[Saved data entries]
- - - -

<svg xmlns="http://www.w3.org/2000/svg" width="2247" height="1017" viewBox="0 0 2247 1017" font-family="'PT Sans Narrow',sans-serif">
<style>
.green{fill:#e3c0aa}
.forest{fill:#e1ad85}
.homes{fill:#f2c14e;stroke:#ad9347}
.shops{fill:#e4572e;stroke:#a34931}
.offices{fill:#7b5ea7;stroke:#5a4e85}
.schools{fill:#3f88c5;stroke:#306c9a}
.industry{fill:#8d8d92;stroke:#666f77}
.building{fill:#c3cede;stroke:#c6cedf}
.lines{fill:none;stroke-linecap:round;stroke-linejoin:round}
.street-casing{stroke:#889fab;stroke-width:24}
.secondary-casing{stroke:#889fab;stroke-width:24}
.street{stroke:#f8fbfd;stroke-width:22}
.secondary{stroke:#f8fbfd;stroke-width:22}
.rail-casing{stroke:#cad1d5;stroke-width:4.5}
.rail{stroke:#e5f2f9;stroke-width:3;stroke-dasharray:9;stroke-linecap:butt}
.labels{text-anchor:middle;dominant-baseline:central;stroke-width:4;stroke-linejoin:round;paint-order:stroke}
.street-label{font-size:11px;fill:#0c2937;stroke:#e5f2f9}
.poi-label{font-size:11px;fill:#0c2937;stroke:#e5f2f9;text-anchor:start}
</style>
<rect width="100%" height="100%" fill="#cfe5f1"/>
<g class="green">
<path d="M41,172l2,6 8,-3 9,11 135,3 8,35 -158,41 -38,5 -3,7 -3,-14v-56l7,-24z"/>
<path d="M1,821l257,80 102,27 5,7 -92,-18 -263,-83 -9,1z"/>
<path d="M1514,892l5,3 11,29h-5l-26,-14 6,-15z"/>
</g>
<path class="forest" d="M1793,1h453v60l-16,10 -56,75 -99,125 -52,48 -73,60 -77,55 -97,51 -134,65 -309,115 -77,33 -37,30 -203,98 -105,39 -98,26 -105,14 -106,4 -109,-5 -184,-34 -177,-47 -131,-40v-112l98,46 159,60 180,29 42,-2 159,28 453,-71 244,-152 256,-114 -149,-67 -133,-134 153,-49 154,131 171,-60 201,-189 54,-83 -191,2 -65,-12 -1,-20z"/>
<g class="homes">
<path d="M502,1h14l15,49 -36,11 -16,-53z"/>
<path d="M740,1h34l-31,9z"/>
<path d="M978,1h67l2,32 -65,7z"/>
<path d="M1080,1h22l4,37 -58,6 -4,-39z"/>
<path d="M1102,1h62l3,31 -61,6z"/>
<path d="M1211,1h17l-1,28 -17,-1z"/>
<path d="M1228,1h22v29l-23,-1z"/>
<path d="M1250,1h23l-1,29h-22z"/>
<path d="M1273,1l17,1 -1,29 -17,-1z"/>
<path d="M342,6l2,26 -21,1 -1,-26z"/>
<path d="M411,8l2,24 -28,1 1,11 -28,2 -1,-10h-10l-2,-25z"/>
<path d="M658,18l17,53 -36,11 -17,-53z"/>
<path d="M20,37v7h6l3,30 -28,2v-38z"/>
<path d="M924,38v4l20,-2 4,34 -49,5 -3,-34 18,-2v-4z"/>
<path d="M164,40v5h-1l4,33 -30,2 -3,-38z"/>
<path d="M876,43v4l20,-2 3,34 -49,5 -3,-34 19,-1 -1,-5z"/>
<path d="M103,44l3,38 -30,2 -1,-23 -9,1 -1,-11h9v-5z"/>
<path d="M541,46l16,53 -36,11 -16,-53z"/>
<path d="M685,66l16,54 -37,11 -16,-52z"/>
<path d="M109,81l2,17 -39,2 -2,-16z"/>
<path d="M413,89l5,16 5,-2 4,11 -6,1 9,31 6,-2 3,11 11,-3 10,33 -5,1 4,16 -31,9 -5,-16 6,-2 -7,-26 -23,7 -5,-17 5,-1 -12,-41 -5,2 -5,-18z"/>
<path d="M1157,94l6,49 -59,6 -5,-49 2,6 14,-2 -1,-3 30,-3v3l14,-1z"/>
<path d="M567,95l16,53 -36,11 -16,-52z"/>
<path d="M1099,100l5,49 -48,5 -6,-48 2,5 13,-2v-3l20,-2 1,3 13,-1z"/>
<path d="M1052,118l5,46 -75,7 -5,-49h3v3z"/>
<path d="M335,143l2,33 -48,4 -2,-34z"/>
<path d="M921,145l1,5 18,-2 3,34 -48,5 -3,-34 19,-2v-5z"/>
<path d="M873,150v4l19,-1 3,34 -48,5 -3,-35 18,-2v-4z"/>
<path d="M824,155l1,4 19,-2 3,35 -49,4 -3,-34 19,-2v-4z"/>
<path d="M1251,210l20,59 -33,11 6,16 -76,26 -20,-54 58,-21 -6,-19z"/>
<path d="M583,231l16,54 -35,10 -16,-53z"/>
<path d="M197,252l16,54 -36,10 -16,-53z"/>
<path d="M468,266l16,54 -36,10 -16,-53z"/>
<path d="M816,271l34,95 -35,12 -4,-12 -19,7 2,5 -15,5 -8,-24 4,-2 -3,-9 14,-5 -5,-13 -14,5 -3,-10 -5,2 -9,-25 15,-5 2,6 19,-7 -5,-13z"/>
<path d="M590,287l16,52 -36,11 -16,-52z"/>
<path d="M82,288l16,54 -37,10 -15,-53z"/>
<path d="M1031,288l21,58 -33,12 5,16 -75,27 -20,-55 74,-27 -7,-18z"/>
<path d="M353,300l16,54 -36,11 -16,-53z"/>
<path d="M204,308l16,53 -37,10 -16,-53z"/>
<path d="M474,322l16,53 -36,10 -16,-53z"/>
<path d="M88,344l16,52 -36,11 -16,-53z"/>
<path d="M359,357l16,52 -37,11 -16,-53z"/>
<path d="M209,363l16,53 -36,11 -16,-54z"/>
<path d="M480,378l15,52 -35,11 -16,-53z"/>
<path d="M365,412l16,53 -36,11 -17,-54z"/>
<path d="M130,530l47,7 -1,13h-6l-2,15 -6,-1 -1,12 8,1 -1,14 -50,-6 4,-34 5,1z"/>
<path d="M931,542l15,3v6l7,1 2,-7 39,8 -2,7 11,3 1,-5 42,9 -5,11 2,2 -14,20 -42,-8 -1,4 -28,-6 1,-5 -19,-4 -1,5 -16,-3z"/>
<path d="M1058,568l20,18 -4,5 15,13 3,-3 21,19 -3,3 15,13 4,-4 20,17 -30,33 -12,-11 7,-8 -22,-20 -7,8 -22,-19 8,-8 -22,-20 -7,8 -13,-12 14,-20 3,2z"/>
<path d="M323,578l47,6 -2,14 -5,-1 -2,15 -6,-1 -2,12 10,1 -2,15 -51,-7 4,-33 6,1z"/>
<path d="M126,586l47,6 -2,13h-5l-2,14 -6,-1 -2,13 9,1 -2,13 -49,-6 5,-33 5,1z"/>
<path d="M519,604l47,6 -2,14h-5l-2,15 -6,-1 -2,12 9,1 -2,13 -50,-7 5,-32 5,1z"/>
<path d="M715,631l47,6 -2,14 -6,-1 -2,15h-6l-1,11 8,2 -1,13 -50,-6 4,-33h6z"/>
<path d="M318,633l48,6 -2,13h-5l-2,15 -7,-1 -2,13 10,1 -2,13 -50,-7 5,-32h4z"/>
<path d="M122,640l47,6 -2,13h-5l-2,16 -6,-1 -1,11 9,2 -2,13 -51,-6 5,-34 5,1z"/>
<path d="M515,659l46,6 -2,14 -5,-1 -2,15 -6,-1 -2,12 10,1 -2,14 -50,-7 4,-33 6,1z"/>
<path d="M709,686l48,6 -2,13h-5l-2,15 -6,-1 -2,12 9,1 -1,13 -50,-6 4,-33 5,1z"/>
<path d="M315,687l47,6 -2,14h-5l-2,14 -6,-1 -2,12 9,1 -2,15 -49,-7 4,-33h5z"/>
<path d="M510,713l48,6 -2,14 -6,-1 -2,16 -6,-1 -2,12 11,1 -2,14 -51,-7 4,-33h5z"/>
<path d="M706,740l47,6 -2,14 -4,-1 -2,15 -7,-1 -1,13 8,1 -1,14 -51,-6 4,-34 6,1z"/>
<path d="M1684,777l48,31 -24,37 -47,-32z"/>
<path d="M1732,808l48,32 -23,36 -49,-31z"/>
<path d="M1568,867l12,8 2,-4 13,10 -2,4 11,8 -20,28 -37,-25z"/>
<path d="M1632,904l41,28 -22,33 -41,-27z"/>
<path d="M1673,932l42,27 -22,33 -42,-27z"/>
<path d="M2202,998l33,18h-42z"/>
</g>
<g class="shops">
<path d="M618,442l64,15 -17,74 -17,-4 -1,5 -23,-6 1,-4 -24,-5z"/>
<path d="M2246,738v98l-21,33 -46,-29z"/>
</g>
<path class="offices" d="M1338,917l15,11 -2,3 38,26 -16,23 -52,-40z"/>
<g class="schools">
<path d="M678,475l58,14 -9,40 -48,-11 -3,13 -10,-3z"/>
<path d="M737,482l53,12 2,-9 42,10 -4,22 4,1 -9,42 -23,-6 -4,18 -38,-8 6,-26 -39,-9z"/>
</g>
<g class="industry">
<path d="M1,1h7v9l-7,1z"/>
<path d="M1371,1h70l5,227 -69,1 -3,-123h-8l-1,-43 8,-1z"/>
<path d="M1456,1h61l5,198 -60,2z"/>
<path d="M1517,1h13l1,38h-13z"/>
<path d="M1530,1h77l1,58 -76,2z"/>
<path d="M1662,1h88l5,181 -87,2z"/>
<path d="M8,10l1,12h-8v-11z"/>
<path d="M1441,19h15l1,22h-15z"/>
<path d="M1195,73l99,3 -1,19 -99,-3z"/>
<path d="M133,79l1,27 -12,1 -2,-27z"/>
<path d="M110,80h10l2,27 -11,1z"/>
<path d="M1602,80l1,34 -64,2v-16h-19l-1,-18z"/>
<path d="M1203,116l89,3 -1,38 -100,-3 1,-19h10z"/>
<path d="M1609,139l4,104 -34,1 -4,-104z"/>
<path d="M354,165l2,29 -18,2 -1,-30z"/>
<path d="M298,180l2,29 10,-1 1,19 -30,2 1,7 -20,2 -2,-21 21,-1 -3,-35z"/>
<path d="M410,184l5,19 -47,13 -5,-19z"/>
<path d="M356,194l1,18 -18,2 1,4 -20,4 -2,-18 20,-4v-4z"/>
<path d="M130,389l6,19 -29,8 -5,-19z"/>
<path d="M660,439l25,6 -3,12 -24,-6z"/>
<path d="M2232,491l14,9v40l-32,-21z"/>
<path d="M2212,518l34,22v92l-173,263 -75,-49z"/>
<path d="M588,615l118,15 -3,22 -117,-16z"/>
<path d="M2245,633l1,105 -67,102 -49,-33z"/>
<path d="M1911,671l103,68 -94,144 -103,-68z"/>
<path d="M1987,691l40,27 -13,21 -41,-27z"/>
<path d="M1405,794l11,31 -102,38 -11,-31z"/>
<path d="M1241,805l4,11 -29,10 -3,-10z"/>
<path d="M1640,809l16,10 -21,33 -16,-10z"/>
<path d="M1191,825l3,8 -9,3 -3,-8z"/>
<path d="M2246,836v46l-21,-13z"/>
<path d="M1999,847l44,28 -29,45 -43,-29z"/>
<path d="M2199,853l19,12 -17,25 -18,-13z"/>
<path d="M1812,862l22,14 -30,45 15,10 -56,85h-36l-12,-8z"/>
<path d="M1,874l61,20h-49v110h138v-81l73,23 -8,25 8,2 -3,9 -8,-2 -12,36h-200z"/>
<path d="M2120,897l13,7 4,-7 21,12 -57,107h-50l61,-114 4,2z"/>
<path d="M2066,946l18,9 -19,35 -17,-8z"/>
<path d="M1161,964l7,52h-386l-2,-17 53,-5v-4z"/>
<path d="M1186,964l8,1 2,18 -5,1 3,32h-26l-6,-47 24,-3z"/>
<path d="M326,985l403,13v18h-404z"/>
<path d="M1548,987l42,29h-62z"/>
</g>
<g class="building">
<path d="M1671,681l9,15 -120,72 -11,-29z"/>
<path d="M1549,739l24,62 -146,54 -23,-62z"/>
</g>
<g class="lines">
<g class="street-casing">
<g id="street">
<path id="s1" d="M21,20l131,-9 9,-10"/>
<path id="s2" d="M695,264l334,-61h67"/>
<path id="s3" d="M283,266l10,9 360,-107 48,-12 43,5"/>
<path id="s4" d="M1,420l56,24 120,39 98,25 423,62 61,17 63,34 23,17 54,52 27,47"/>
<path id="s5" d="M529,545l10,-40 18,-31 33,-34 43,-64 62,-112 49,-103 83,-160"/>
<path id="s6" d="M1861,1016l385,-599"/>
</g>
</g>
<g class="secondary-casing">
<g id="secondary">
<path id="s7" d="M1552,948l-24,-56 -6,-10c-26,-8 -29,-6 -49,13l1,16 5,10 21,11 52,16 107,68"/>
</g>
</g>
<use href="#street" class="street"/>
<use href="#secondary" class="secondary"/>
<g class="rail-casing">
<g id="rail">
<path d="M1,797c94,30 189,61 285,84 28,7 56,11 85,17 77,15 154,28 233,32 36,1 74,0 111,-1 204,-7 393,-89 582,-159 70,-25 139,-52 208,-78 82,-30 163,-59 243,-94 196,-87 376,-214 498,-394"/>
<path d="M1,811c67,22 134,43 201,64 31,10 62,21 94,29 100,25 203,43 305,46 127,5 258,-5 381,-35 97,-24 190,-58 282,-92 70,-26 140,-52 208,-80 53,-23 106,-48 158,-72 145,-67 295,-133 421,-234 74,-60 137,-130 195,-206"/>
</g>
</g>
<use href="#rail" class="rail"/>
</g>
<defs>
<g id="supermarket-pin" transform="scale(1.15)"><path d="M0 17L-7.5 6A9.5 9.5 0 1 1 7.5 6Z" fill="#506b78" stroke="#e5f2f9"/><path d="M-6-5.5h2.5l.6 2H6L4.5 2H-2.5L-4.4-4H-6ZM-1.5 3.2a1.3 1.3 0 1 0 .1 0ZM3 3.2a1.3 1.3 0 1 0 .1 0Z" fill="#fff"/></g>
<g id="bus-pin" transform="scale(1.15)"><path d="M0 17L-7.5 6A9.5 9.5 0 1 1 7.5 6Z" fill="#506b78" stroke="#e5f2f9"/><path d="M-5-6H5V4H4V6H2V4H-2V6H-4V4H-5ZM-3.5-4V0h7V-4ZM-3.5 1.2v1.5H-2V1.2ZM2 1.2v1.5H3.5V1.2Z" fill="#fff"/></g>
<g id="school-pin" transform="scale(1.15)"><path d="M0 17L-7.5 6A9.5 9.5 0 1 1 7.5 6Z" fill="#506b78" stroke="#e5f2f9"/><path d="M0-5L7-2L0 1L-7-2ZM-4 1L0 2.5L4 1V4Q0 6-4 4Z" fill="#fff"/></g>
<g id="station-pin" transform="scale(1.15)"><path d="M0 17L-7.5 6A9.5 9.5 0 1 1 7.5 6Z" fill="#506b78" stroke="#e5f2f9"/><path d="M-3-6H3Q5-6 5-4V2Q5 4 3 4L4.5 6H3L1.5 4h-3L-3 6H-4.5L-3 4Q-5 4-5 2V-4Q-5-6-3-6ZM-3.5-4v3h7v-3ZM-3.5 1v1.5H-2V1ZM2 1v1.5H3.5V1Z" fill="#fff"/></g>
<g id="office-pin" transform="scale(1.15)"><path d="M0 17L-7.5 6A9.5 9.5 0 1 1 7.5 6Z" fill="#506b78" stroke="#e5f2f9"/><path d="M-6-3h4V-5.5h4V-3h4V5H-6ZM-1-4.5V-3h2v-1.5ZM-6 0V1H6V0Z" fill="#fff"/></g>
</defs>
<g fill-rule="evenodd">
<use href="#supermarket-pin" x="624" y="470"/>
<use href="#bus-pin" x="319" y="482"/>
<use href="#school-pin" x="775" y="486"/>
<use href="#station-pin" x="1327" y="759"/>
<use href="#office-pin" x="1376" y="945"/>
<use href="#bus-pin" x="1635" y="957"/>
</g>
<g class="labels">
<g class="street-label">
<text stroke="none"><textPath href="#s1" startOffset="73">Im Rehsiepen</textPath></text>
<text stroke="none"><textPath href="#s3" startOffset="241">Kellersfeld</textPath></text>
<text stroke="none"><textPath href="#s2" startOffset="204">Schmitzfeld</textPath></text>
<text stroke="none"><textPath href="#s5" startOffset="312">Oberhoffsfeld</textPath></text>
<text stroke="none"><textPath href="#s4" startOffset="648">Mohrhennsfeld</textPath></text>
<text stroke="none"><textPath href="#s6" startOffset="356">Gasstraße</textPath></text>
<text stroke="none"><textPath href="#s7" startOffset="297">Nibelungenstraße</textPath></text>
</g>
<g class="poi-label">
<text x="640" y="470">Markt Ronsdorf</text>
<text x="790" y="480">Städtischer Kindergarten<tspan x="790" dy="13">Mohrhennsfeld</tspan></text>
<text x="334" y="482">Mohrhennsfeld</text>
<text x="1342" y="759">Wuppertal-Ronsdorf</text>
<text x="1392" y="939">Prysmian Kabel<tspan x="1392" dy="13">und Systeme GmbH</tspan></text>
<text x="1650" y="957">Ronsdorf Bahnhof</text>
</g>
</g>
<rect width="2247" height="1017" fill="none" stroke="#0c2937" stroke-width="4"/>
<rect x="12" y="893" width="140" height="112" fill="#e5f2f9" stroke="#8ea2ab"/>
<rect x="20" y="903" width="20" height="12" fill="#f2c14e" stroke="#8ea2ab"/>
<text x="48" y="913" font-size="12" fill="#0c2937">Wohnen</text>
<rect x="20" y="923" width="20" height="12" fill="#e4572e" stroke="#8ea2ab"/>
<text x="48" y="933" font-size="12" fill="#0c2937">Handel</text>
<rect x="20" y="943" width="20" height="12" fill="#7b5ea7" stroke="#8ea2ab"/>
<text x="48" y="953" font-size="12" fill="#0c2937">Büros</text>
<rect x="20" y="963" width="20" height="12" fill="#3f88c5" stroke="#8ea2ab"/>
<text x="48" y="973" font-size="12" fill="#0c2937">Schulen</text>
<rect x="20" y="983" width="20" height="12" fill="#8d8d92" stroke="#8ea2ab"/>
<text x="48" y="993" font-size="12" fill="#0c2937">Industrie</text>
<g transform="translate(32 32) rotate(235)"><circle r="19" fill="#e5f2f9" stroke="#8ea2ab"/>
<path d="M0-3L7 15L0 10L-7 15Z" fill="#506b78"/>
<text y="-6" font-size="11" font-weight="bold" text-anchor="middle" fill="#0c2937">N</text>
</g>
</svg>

- - - -

### [ASSIGNMENT]
Search the records above for "linejoin" and copy every line that has it.

### [SOLVED EXERCISE]
.lines{fill:none;stroke-linecap:round;stroke-linejoin:round}
.labels{text-anchor:middle;dominant-baseline:central;stroke-width:4;stroke-linejoin:round;paint-order:stroke}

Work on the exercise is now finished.